Supply Chain’s Wild Ride Continues
By Terry Smagh, Senior Vice President and General Manager for Asia Pacific and Japan, Infor
The past several years have been a wild ride for those of us in supply chain roles. Adaptability has been key as companies looked to their supply chain teams to overcome a steady stream of disruptive events. Looking ahead to 2023, I think the end is not yet in sight.
Here are five trends I believe will have a huge effect on companies and their supply chain professionals in the coming year.
- Virtually everyone’s supply chain plans will be wrong.
Uncertainty and volatility will continue to conspire with local and global factors affecting supply chain performance. Neither demand nor supply will reach stable and sustainable levels well into 2023, as geopolitical, environmental and macroeconomic pressures play out. Supply chain planning is still critical to business, but don’t worry about trying to predict the future correctly. Instead, emphasize planning for a wider range of what-if scenarios to ensure your business is prepared to adapt and pivot quickly, whatever 2023 brings.
- This winter will be tough.
The Russian war on Ukraine is affecting energy and food supplies worldwide, but things will be particularly challenging in Europe, the Middle East and Africa. Though our global supply chains have evolved to help balance regional gluts and shortages, the extent of worldwide knock-on effects from increasingly frequent and unforeseen disruptions in demand, supply and freight flow will continue to drive inflation, scarcity and pockets of distress.
- Labor becomes a major vector of supply chain dysfunction.

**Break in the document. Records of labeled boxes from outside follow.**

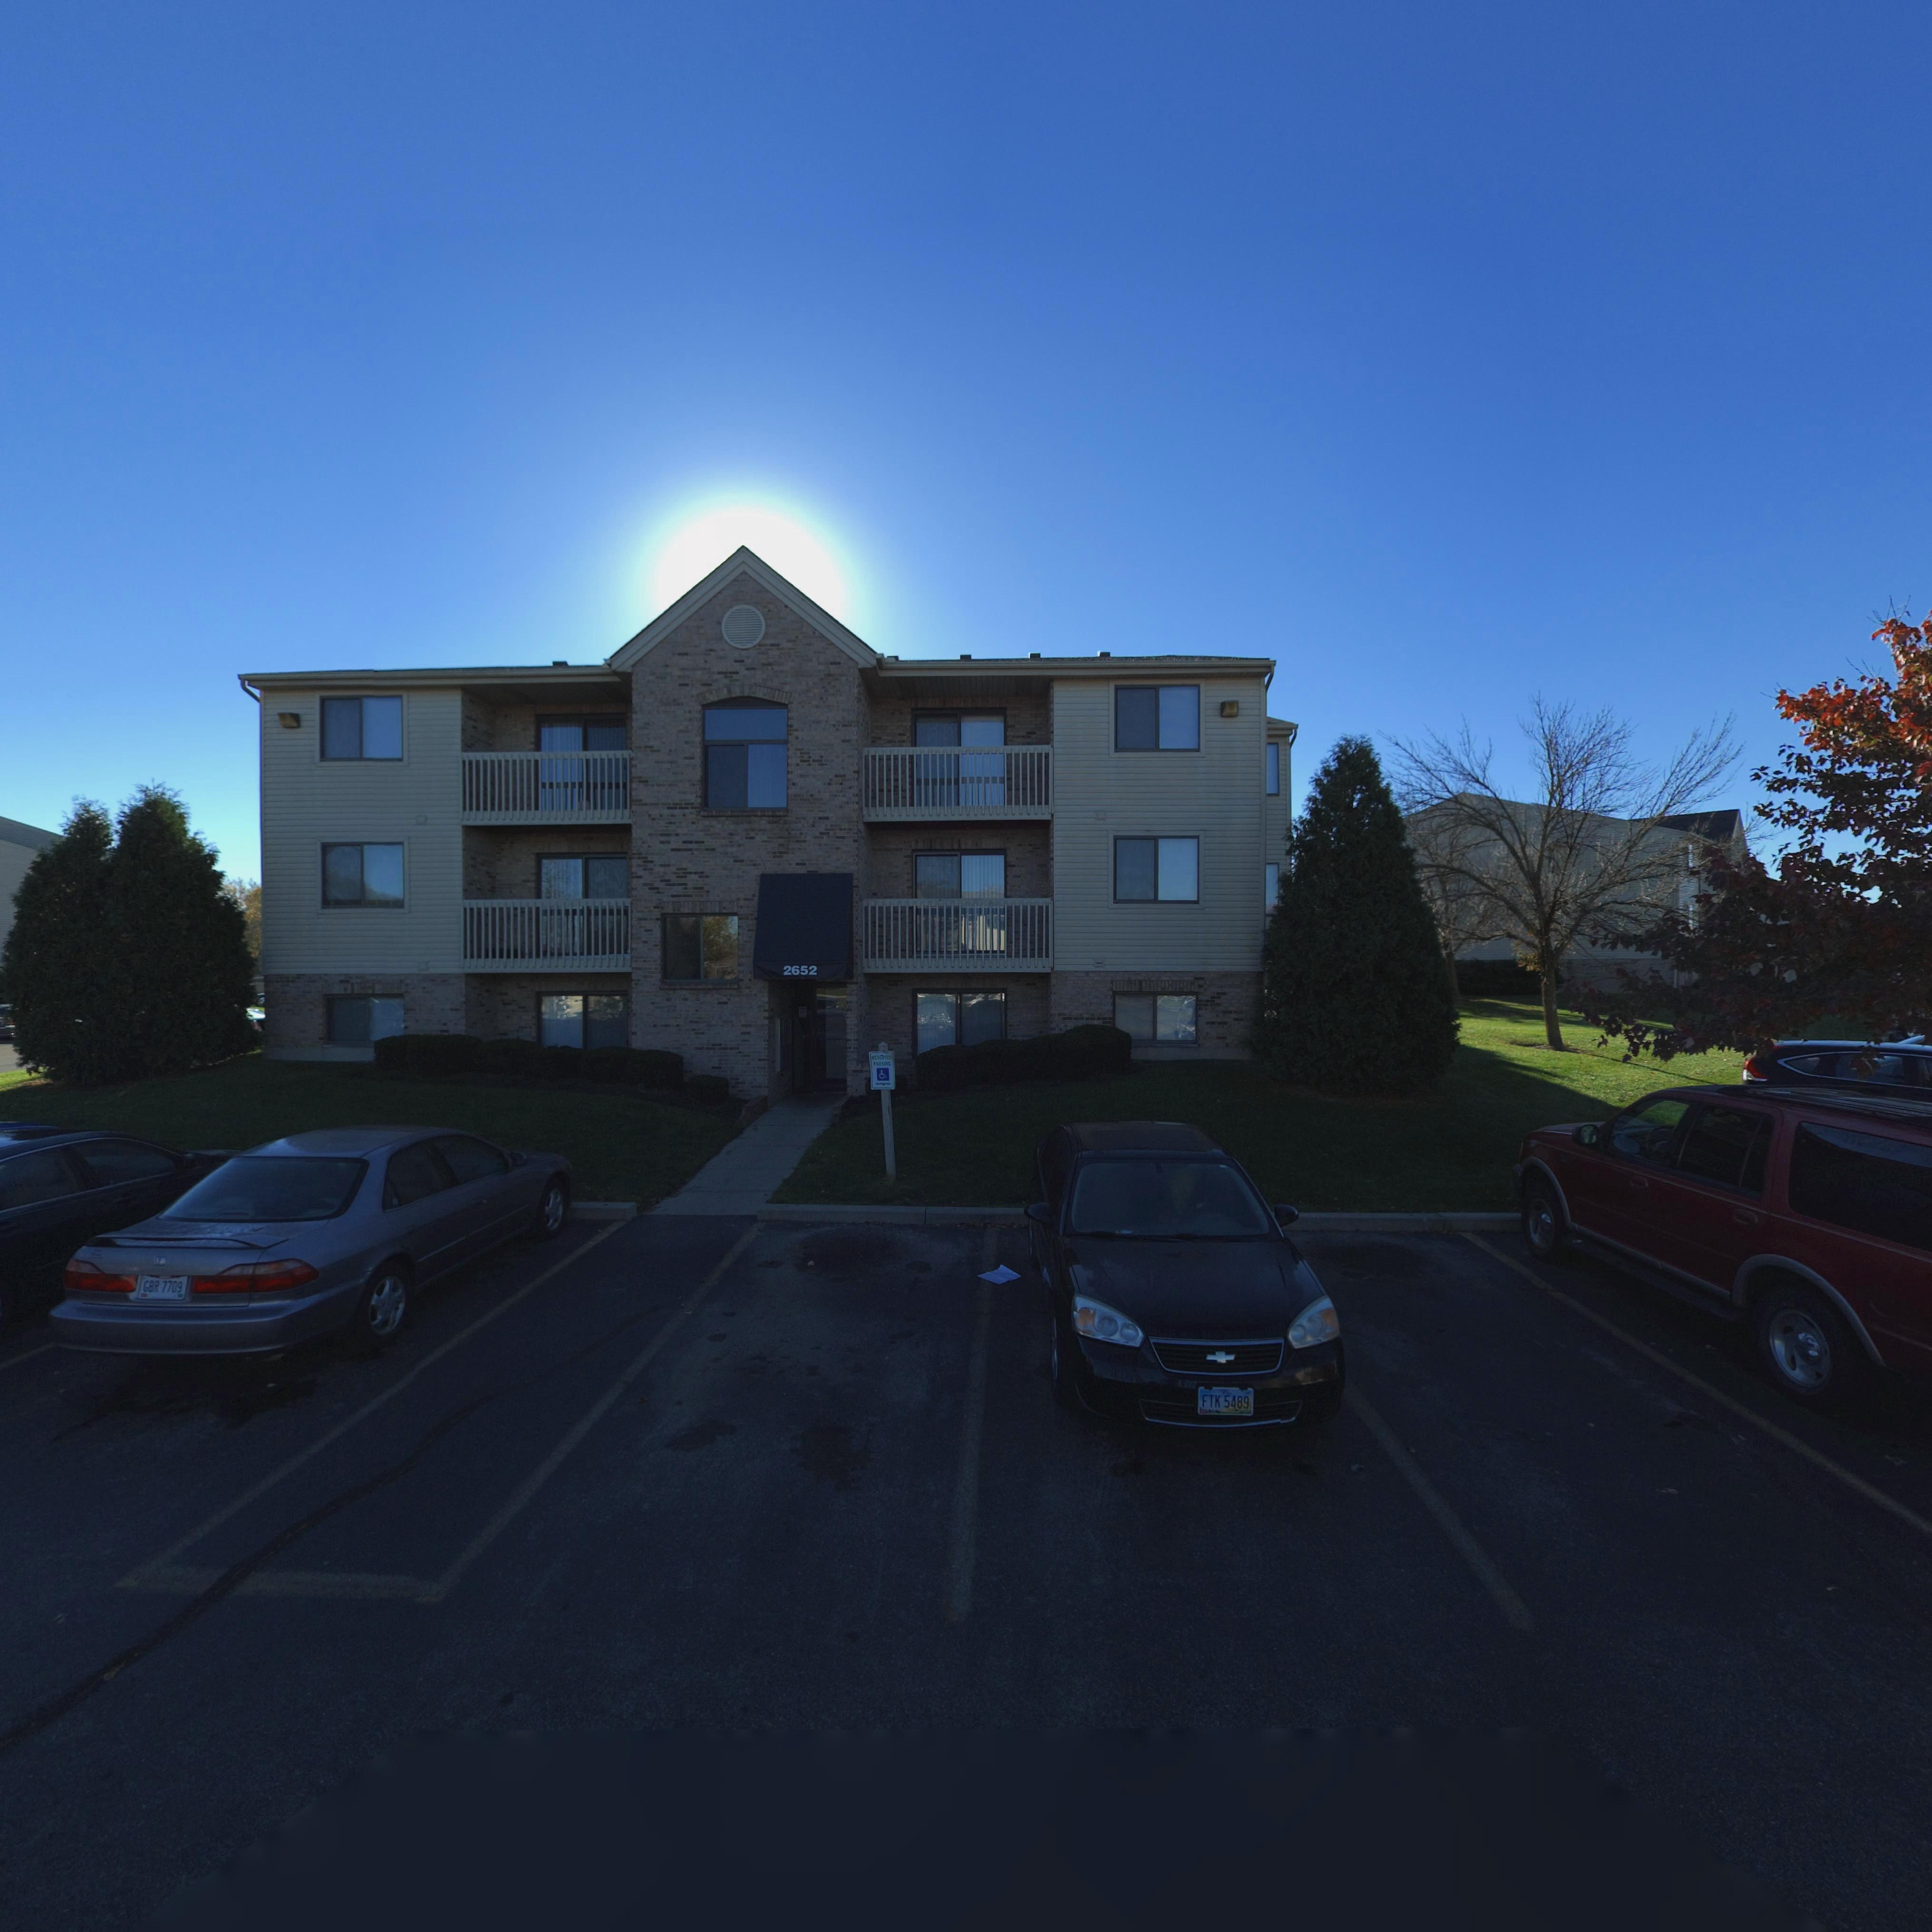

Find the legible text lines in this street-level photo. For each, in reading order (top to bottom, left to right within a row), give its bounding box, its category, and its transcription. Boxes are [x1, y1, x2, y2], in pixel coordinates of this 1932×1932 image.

[782, 965, 818, 976] StreetNumber: 2652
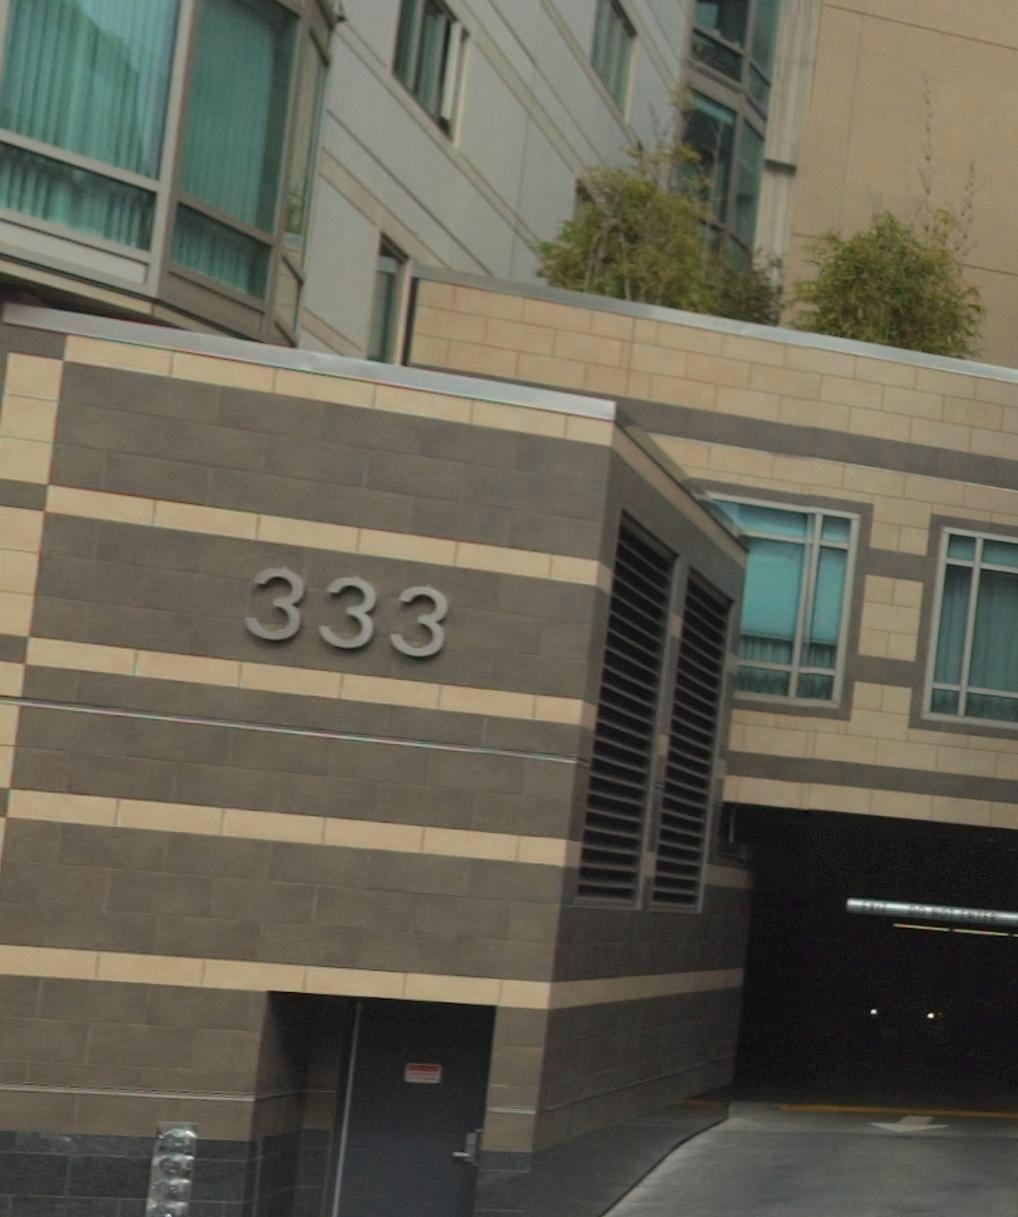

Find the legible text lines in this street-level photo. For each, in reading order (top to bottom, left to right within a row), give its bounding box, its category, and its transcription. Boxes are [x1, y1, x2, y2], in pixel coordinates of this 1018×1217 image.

[237, 563, 453, 663] StreetNumber: 333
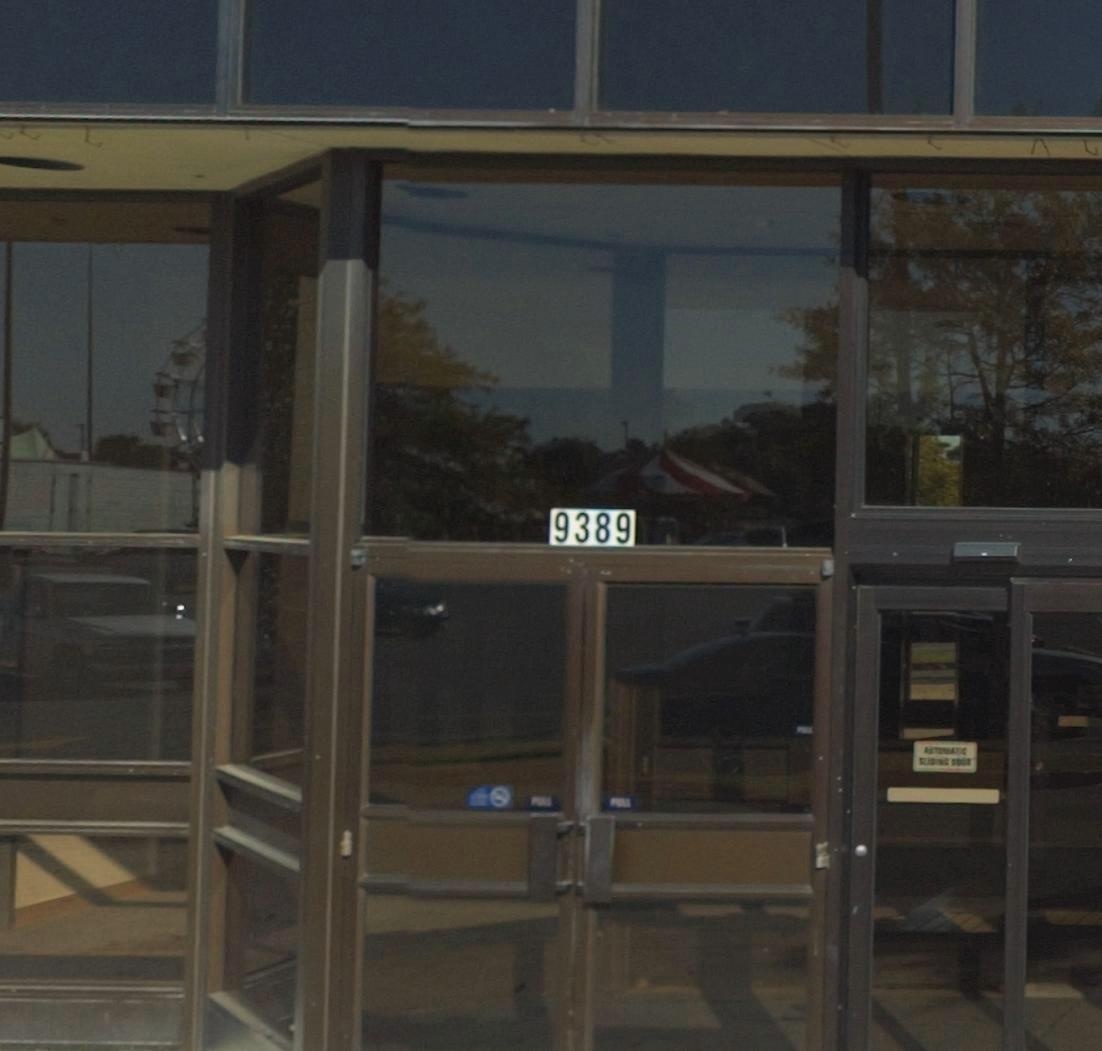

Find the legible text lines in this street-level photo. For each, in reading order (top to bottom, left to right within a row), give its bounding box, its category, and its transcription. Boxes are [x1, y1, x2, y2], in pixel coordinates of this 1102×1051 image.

[552, 510, 632, 545] StreetNumber: 9389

The concept of essential workers emerged during the COVID-19 pandemic to classify elements of labor whose work cannot be performed remotely, and whose absence brings basic commerce to a halt or threatens individual health and security. This category included hundreds of thousands of transport and warehouse workers worldwide. Workers have been striking across Europe already and in the US, the railroad workers’ unions have still not accepted new contract proposals, though work stoppages have likely been deferred for a bit. While wages in many logistics sectors increased in the past two years of extreme worker scarcity, those gains have been offset by steep climbs in the cost of living. Economic disparity will drive fundamental political shifts around the world, as well as the flexing of labor muscle to reset employment dynamics in key supply chain entities.
- China decoupling efforts will uncover more supply chain inadequacies.
For several years, procurement operations in many industries have been systematically diversifying supplier networks to countries that are NOT China to minimize the impacts of tariff hikes, trade wars and zero-COVID strategies. With Xi Jinping cemented in power for another five years, the supply chain risks from potential Taiwan action, naval and maritime power plays, and China’s increased investments in third-world nations with strategic mineral wealth, will have to be managed actively. Ports, inland transport routes and waterways in other Asian countries benefiting from supply chain shifts do not yet have the transport and logistics infrastructure or service providers to match Chinese strength. Trade routes passing through areas of Chinese control or influence may still be subject to unforeseen disruptions from this global powerhouse.
- Supply chain visibility will be redefined.
This year saw announcements of job cuts at leading real-time transportation visibility providers, and dramatic softening of VC activity in the supply chain technology sector. Industry analysts increasingly mention the dissatisfaction they are hearing from enterprise buyers of transportation visibility, disappointed by the lack of long-term ROI from their investments and the essential business context that is still missing from transport data alone. As the real-time visibility market shifts out of hype cycle mode into the sobering realities of a global economic downturn and growing supply chain maturity levels, we’ll see a renewed emphasis on supply chain business networks and their application platforms to serve up a broader, more holistic and more converged approach to operational supply chain visibility. Buying decisions for visibility will involve more stakeholders and potential beneficiaries than the transportation department, with procurement, finance, S&OP, inventory management and even ES&G leaders weighing in on technology projects to ensure scalability, flexibility and the broad supply chain ecosystem coverage that will help address fast-evolving business needs.